> _Problems_
#1 List every parenthesized number or number-letter label, such as a constraint or equation label, that appears in the excerpt on parametric programming for the bilevel problem.
#2 In the excerpt on parametric programming for the bilevel problem, reproduce word for word the stretch from "In this section, we" through "problem (1) feasible.".

> _Selected extract_
────
Instead, we propose a solution approach for the BPP based on parametric programming. The approach applies to a linearly constrained BPP with continuous variables at both levels, and thus, does not directly apply to the transmission expansion problem with binary variables in the upper level. For a limited number of candidate lines, however, the number of binary solutions is moderate (for \(|\mathcal {J}|\) candidate lines, the number of solutions is \(2^{|\mathcal {J}|}\)). We therefore use the parametric programming approach in combination with complete enumeration of the of binary solutions. Our method has the advantage that it solves the bilevel problem with bilinear objective to global optimality.

In Sect. 4.1 we present the parametric programming method for a BPP with only continuous variables and in Sect. 4.2, we briefly explain the enumeration of binary solutions.

4.1 Continuous Upper Level

In this section, we fix the binary decisions \(\mathbf {x}\in \{0,1\}^{|\mathcal {J}|}\) to install candidate lines or not and consider only the continuous line capacities \(\varvec{\mathcal {F}}\in \mathbb {R}^{|\mathcal {J}| }\) as upper-level decision variables.

We define the upper-level feasibility set \(S\subseteq \mathbb {R}^{|\mathcal {J}| }\) as the set of upper-level solutions that satisfy the upper-level constraints (2b) and (2c) and that render the lower-level problem (1) feasible.

The idea behind the parametric programming method is to parameterize the lower-level primal and dual optimal solutions by the upper-level feasible solutions, i.e.,

$$\begin{aligned} \mathbf {p} (\varvec{\mathcal {F}}) \quad \text {and} \quad \varvec{\lambda } (\varvec{\mathcal {F}}),\quad \varvec{\mathcal {F}}\in S, \end{aligned}$$
(3)

such the upper-level objective function can be expressed in terms of upper-level variables only.

To inspect the optimal solutions to the lower-level problem, let the upper-level solution \(\varvec{\mathcal {F}}\in S\) be fixed and let B be a basis for the lower-level linear programming problem, i.e., a set of linearly independent columns of the constraint matrix. We consider the corresponding basic solution to the lower-level problem, i.e., for which the variables corresponding to columns of the basis are called basic variables and the remaining variables are called non-basic and equal zero.
────
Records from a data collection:
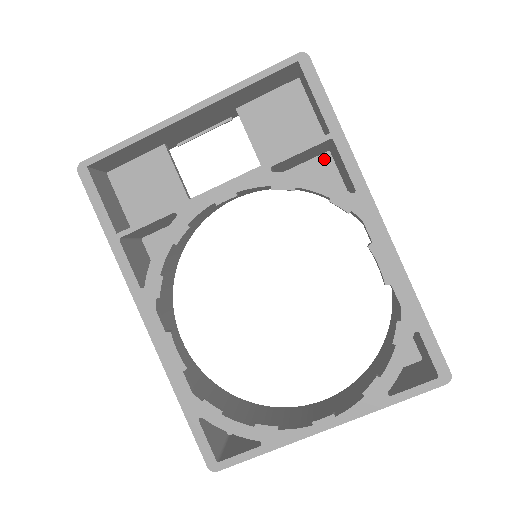
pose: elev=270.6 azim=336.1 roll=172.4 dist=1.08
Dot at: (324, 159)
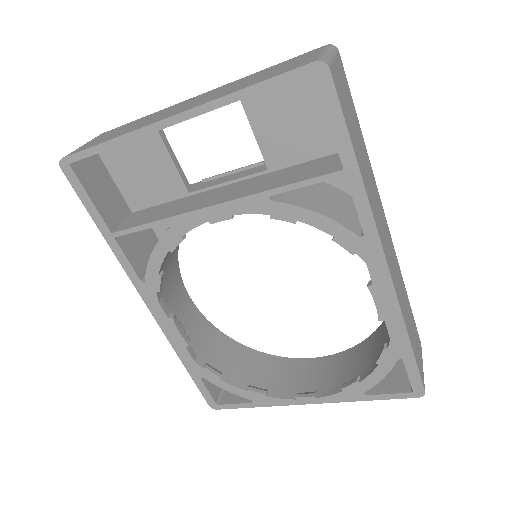
Dot at: occluded
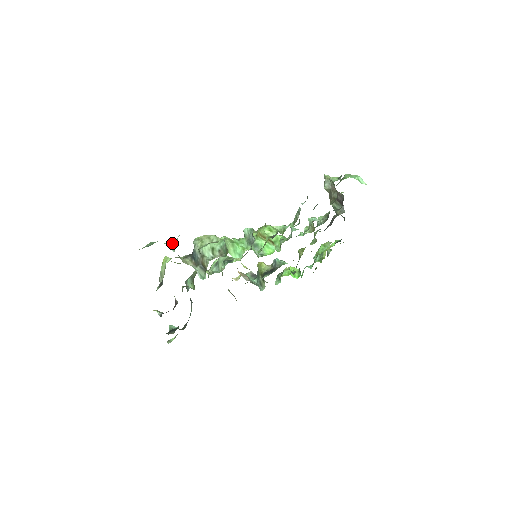
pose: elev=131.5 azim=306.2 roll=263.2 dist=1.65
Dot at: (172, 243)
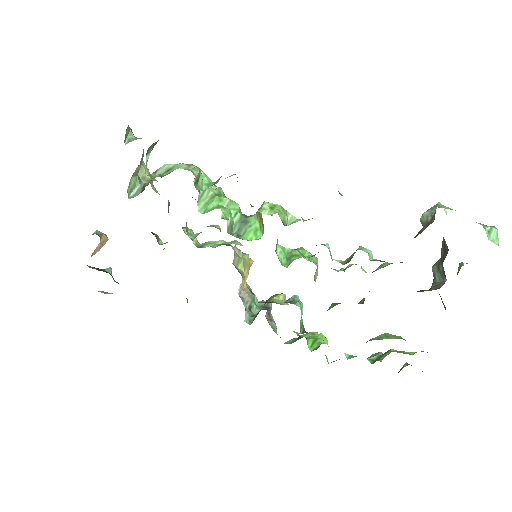
Dot at: occluded
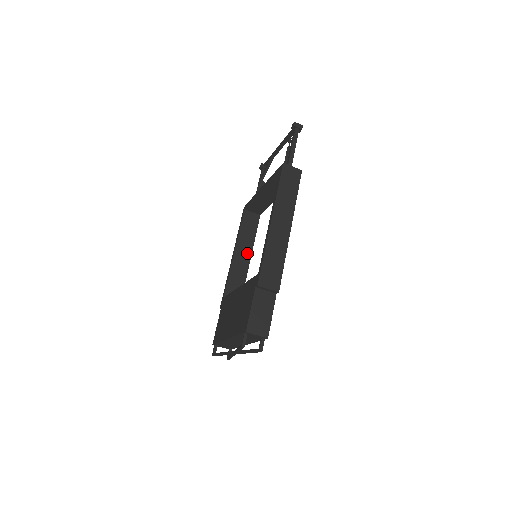
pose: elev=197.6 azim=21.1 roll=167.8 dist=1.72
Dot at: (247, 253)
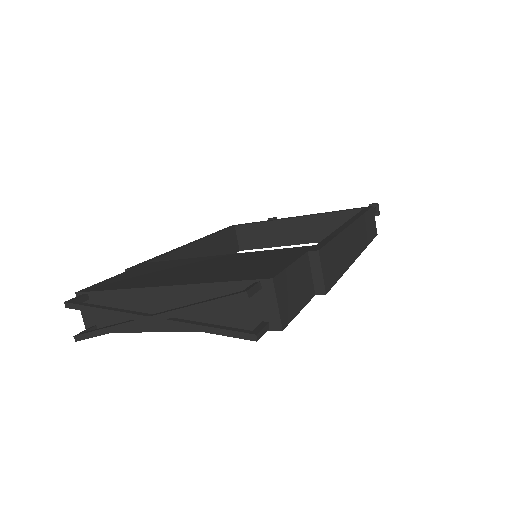
Dot at: occluded
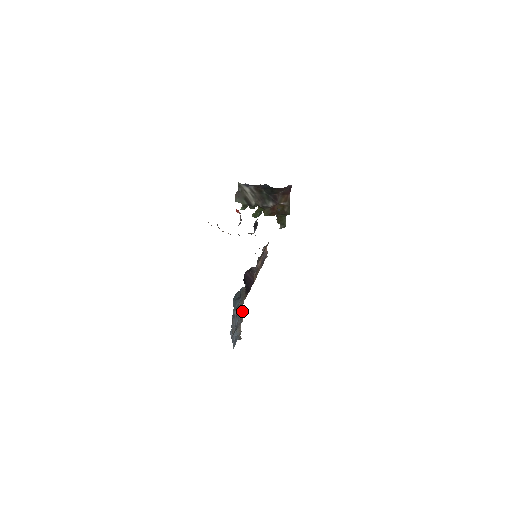
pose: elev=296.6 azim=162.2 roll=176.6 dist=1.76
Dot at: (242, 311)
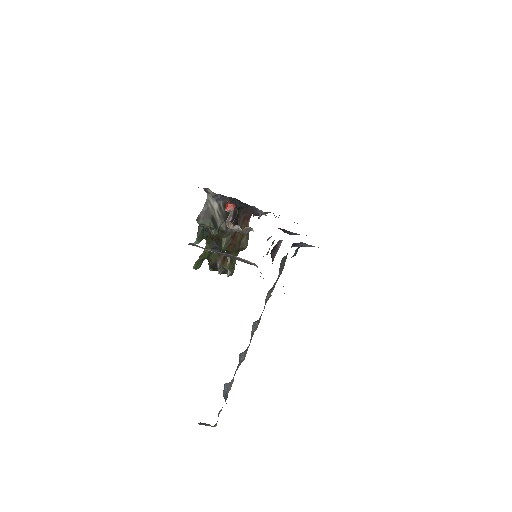
Dot at: (259, 322)
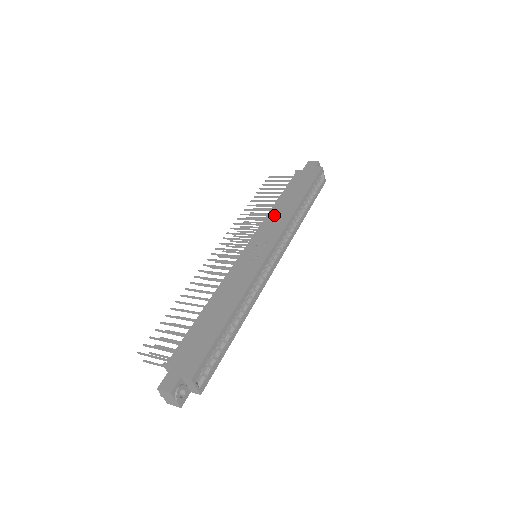
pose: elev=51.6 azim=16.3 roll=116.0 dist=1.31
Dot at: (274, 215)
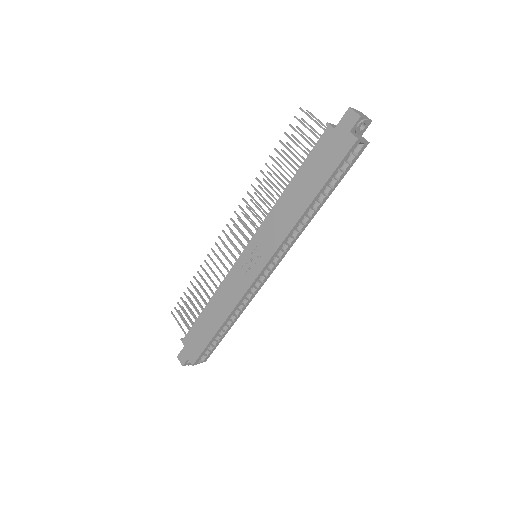
Dot at: (278, 214)
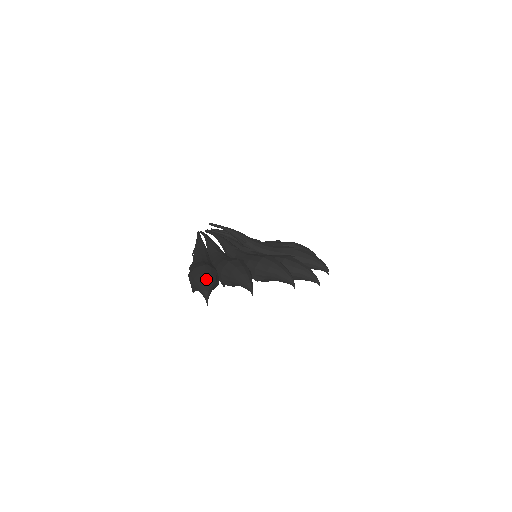
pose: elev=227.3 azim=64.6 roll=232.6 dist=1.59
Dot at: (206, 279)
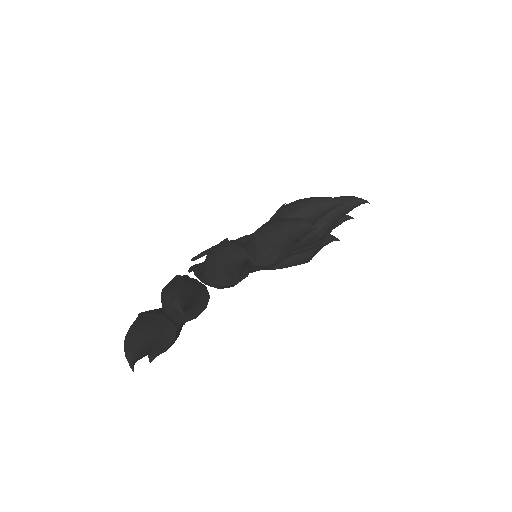
Dot at: (128, 335)
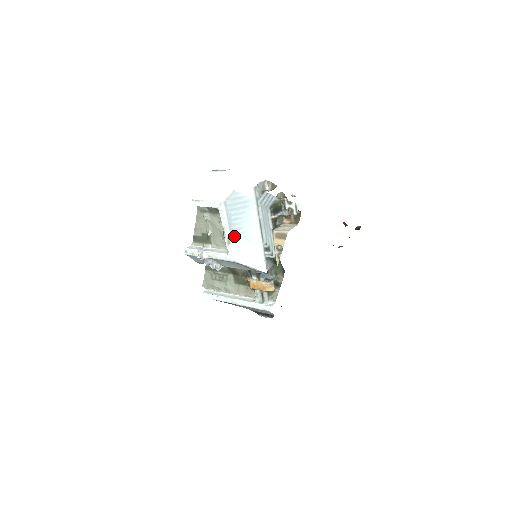
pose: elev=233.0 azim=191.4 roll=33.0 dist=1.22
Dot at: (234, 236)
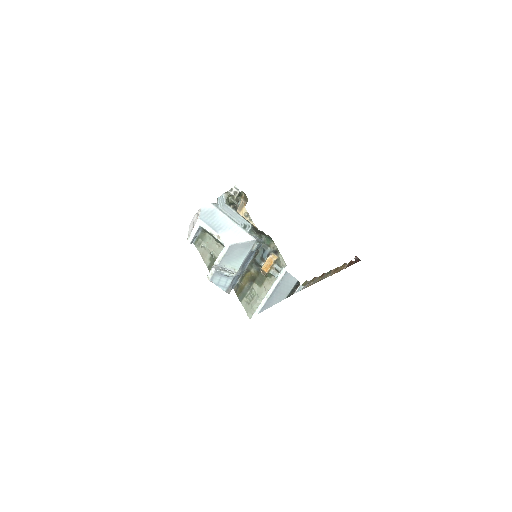
Dot at: (219, 232)
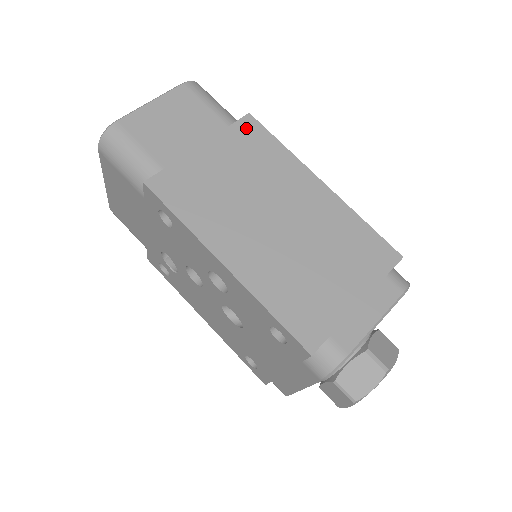
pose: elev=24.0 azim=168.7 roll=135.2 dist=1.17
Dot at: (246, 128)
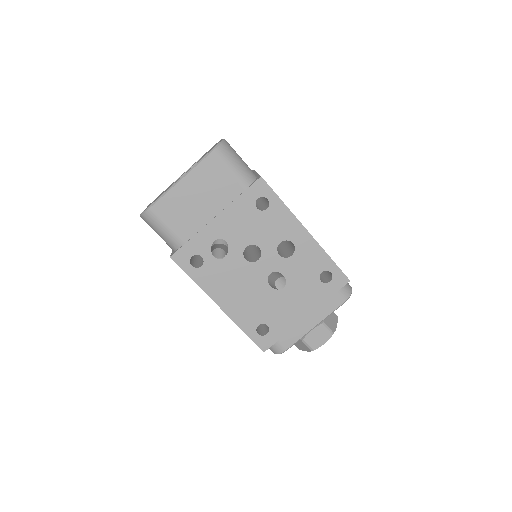
Dot at: occluded
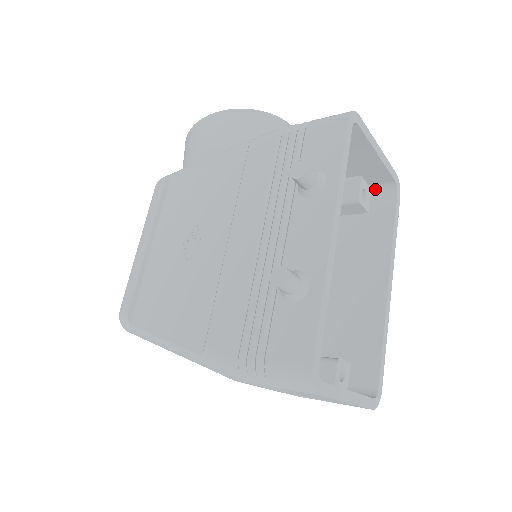
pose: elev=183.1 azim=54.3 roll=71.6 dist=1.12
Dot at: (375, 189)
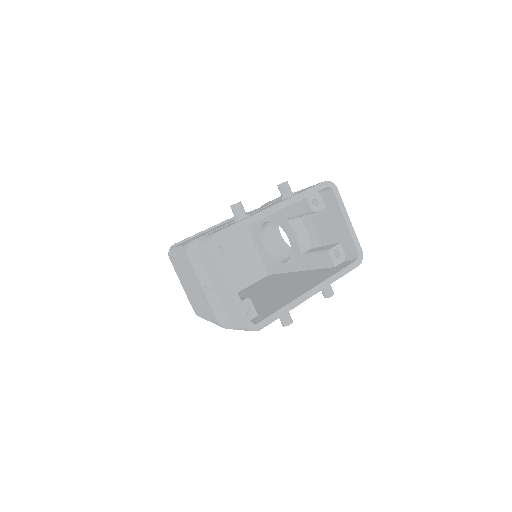
Dot at: (348, 258)
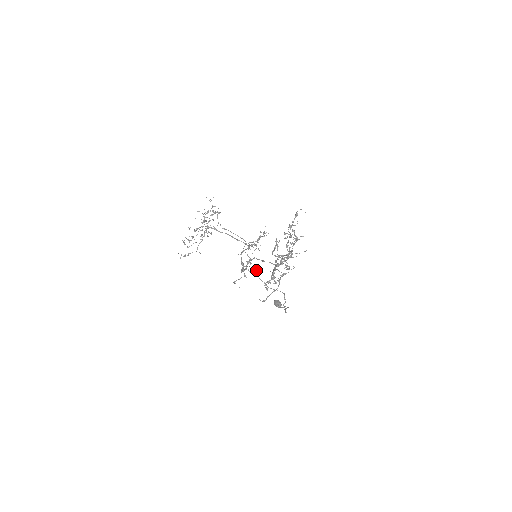
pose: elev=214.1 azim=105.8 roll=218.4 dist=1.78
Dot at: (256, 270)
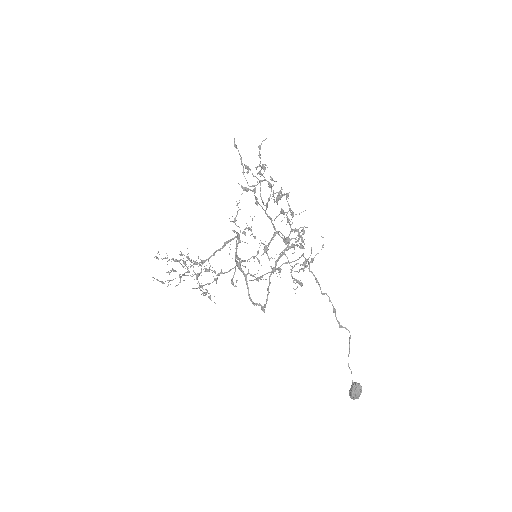
Dot at: (266, 279)
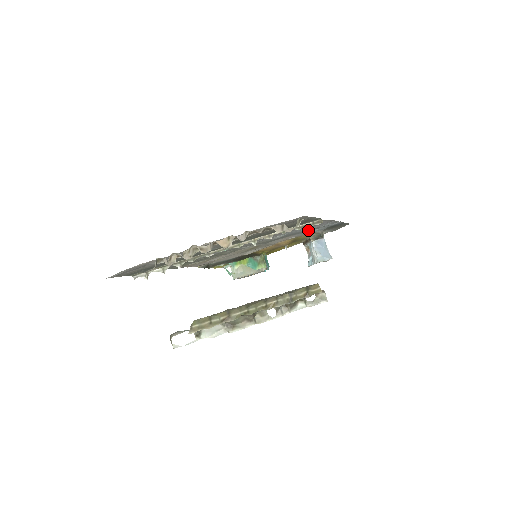
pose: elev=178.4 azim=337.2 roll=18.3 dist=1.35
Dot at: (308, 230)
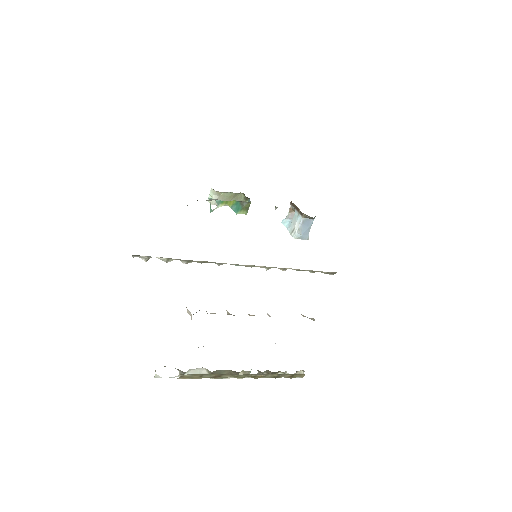
Dot at: occluded
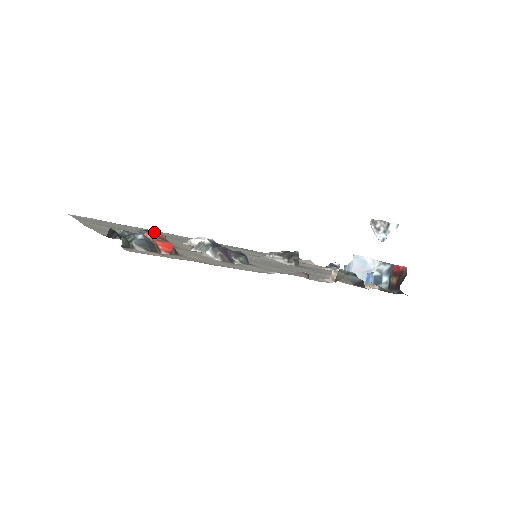
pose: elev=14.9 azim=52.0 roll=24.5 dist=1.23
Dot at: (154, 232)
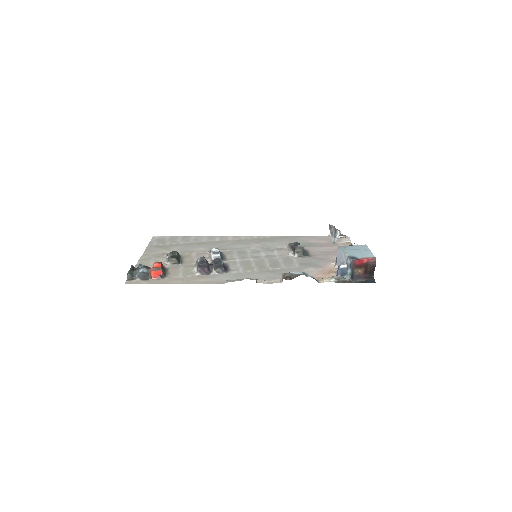
Dot at: (169, 257)
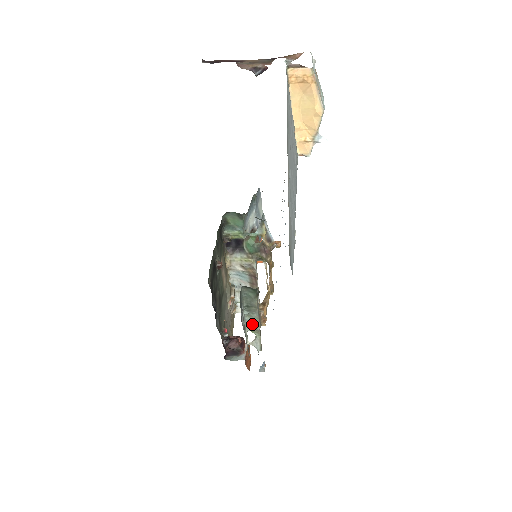
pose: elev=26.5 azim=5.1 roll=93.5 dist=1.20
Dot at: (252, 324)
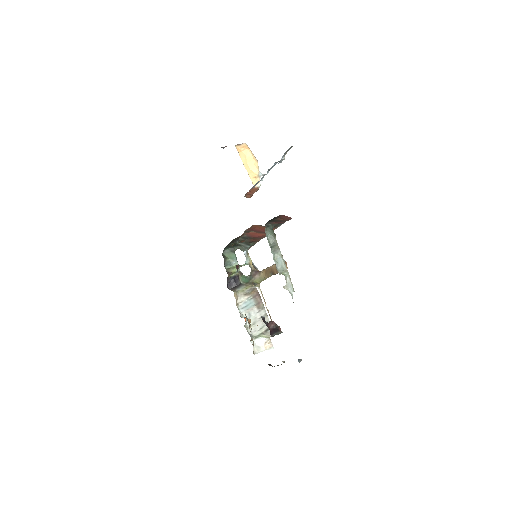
────
> _Solutions for each task_
#1 (2b), (2c), (1), (3)

#2
In this section, we fix the binary decisions \(\mathbf {x}\in \{0,1\}^{|\mathcal {J}|}\) to install candidate lines or not and consider only the continuous line capacities \(\varvec{\mathcal {F}}\in \mathbb {R}^{|\mathcal {J}| }\) as upper-level decision variables.

We define the upper-level feasibility set \(S\subseteq \mathbb {R}^{|\mathcal {J}| }\) as the set of upper-level solutions that satisfy the upper-level constraints (2b) and (2c) and that render the lower-level problem (1) feasible.